My daughter and I attended their New Year's Eve party. We worshiped, heard a good message and then adjoined to the fellowship hall. With plates full of goodies, we found two seats at the end of crowded table. We assumed we'd chat between ourselves, enjoy our meal and leave.
Suddenly, the lady next to me started a conversation. Another person chimed in. A third woman asked about our lives. For some reason, the cool, as in indifferent, congregation accepted us.
Then I discovered the reason. Three seats down, sat the braggadocious pastor. These congregants who never knew we existed had no choice but to note our presence, to acknowledge us.
As an outsider, I can tell you, Christians like these do more harm to the gospel than help. I liked my own little church, loved the dear friends there, so fortunately this interim group did nothing to shake my faith. It did, however, create a distaste for this man's teaching, and an unease in attending church and an aversion to ever recommend the interim pastor's home church--even now, long after he moved on to better things. MUCH better things.

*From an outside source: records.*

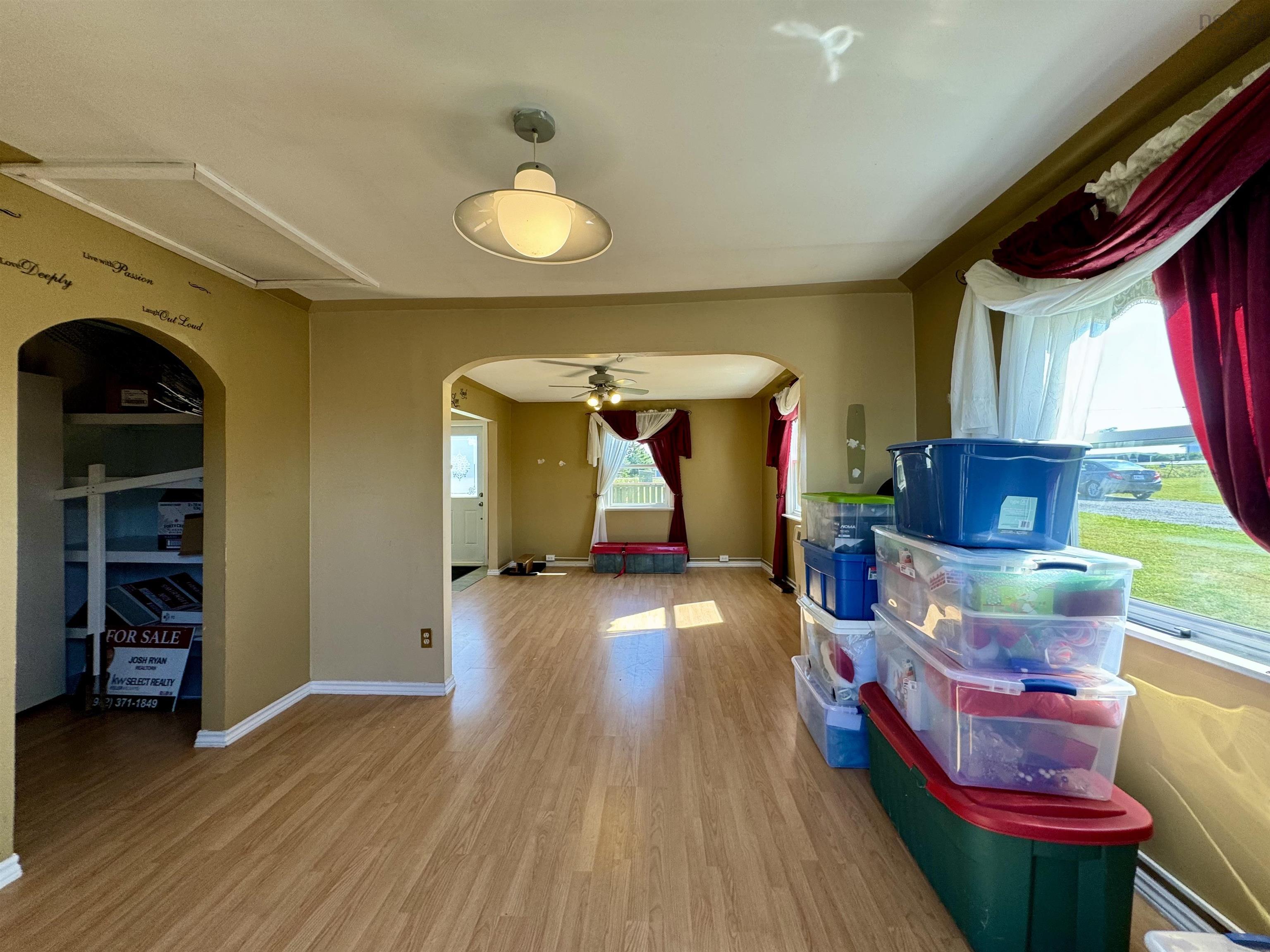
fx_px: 514
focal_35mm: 14
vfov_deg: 85.7
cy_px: 476
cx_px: 635
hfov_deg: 102.1
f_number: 2.2
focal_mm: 2.22
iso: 100
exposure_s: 1/120
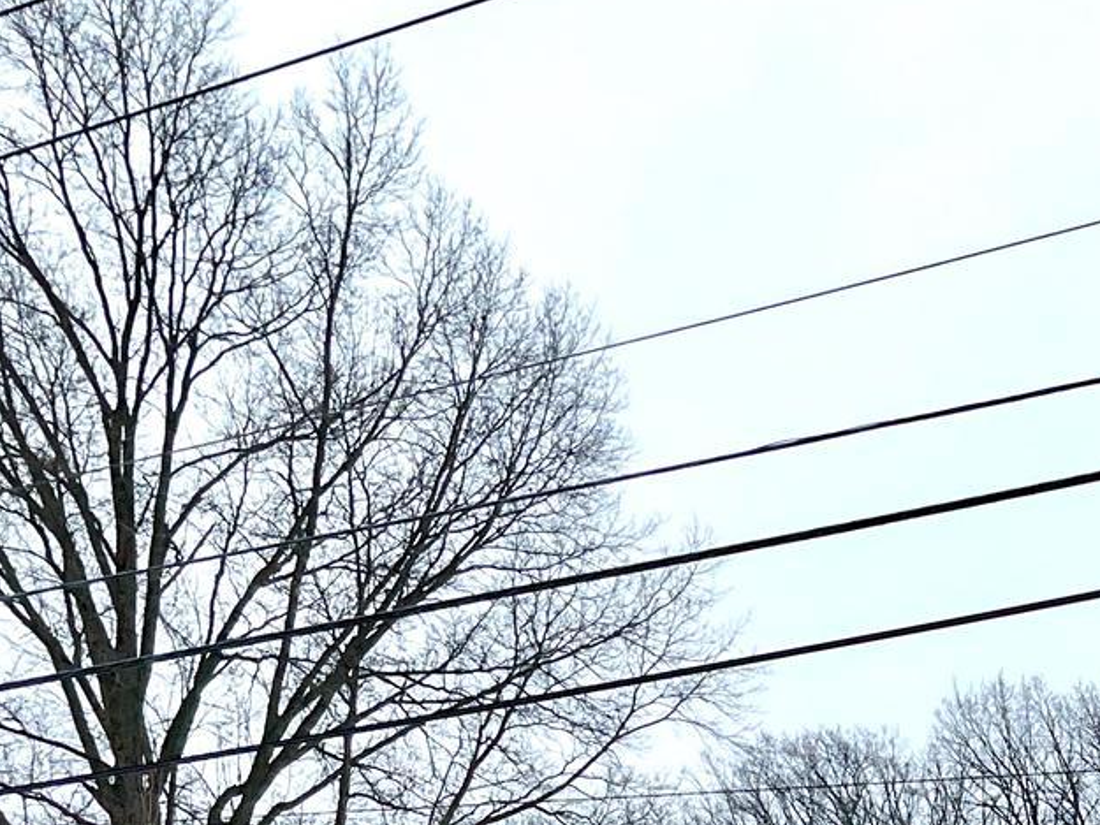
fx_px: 3019
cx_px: 1264
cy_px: 1216
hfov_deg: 19.6
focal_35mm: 95
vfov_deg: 14.6
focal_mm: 3
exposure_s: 1/657
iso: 16
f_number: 1.8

Today I belong to a congregation filled with multifarious individuals--those with cognitive disabilities, prison records, drug addictions. We have engineers, school teachers, legislators, professors and grocery clerks. Doctors and lawyers and dentists and rich and poor all populate the group.
As a newcomer to the community, I never know with whom I'm speaking. Because of the pastor's wholehearted acceptance of everyone and consequently my church family's love for all, my life is enriched in too many ways to share.
The end effect is a tremendous growth in my faith, my love of Jesus and my desire to share the gospel with others.
Do you envy those who prosper? Do you try to climb the social ladder? Read James 2. It can change your life.